The reduction in pain scores could be abolished by the α2-adrenoceptor antagonist, yohimbine, demonstrating once more that the analgesic effect of tapentadol is only partly due to MOR activation in acute and chronic pain.(27) Furthermore, in preclinical studies of diabetic neuropathy, morphine was shown to be slightly less potent than tapentadol on behavioural measures of thermal hyperalgesia, yet in normal control animals 1mg/kg tapentadol had minimal inhibitory effects in contrast to the full anti-nociceptive actions of morphine. This seems to indicate that, whereas tapentadol is an analgesic at suitable doses, it can act as a selective anti-hyperalgesic after diabetic neuropathy, possibly through a greater contribution of α2-adrenoceptors.(28) This potential sparing of normal transmission while attenuating abnormal pathophysiological activity is clearly advantageous in a clinical setting, particularly with respect to the treatment of ongoing severe pain. Furthermore, the ability of tapentadol to retain considerable effectiveness in the absence of MOR would fit with the concept that the molecule, at effective doses, would have less opioid load than a pure MOR agonist.
Key clinical trials
Preclinical promise translates well to clinical practice, because a number of trials looking at the actions of tapentadol in patients with severe pain have indicated good analgesic potential. The nature of this pain varied from that caused acutely by dental extraction and bunionectomy,(29) and that which endured as a result of diabetic neuropathy or osteoarthritis of the hip or knee.(30) In the osteoarthritis study, immediate-release tapentadol produced significant reductions in pain intensity compared with placebo, and was non-inferior to oxycodone. Furthermore, tapentadol’s tolerability was enhanced relative to oxycodone owing to reduced side-effects such as nausea, vomiting and constipation, and a lower incidence of discontinuation. In a second and longer osteoarthritis study, which also included patients with low back pain, tapentadol similarly showed favourable tolerability over oxycodone.(31)

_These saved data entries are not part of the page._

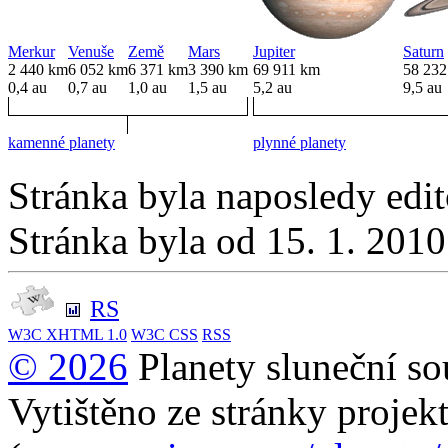
Merkur
Venuše
Země
Mars
Jupiter
Saturn
2 440 km
6 052 km
6 371 km
3 390 km
69 911 km
58 23
0,4 au
0,7 au
1,0 au
1,5 au
5,2 au
9,5 au
kamenné planety
plynné planety
Stránka byla naposledy edi
Stránka byla od 15. 1. 201
RS
W3C
XHTML 1.0
W3C
CSS
RSS
© 2026
Planety sluneční so
Vytištěno ze stránky projek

Furthermore, in a clinical trial focusing on patients with painful diabetic neuropathy, prolonged-release tapentadol provided a statistically and clinically significant improvement in pain intensity compared to placebo, and was once again well-tolerated by patients.(32) The prolonged-release formulation of tapentadol could also be applied for the treatment of chronic low back pain (with or without a neuropathic component) following recent encouraging open-label trial outcomes in affected patients.(33)
Cost effectiveness
From estimates based on prices in the Drug Tariff, the cost of four doses of tapentadol for seven days’ treatment in the surgical or non-surgical setting far exceed those of oxycodone, codeine, tramadol and morphine.(34) However, this increase is offset by a reduction in the expense incurred for the treatment of unwanted effects and treatment discontinuation, which evens out the cost per patient of tapentadol relative to the abovementioned opioid alternatives.
Conclusions
The MOR-NRI concept has been established from a number of preclinical and clinical studies in a range of severe pain conditions. Whereas non-steroidal anti-inflammatory drugs have efficacy in inflammatory pain conditions (yet are contraindicated in patients with peptic ulcer disease, severe renal impairment or bleeding tendency, and may be associated with cardiovascular side-effects) and anticonvulsants reduce neuropathic pain, tapentadol appears to bridge the gap because the opioid and noradrenaline uptake effects allow it to work across the boundaries of different pain states. Clinical experience of its use over longer periods is evidently needed, but early data suggest that this novel dual-action agent should be useful in the fight against severe pain.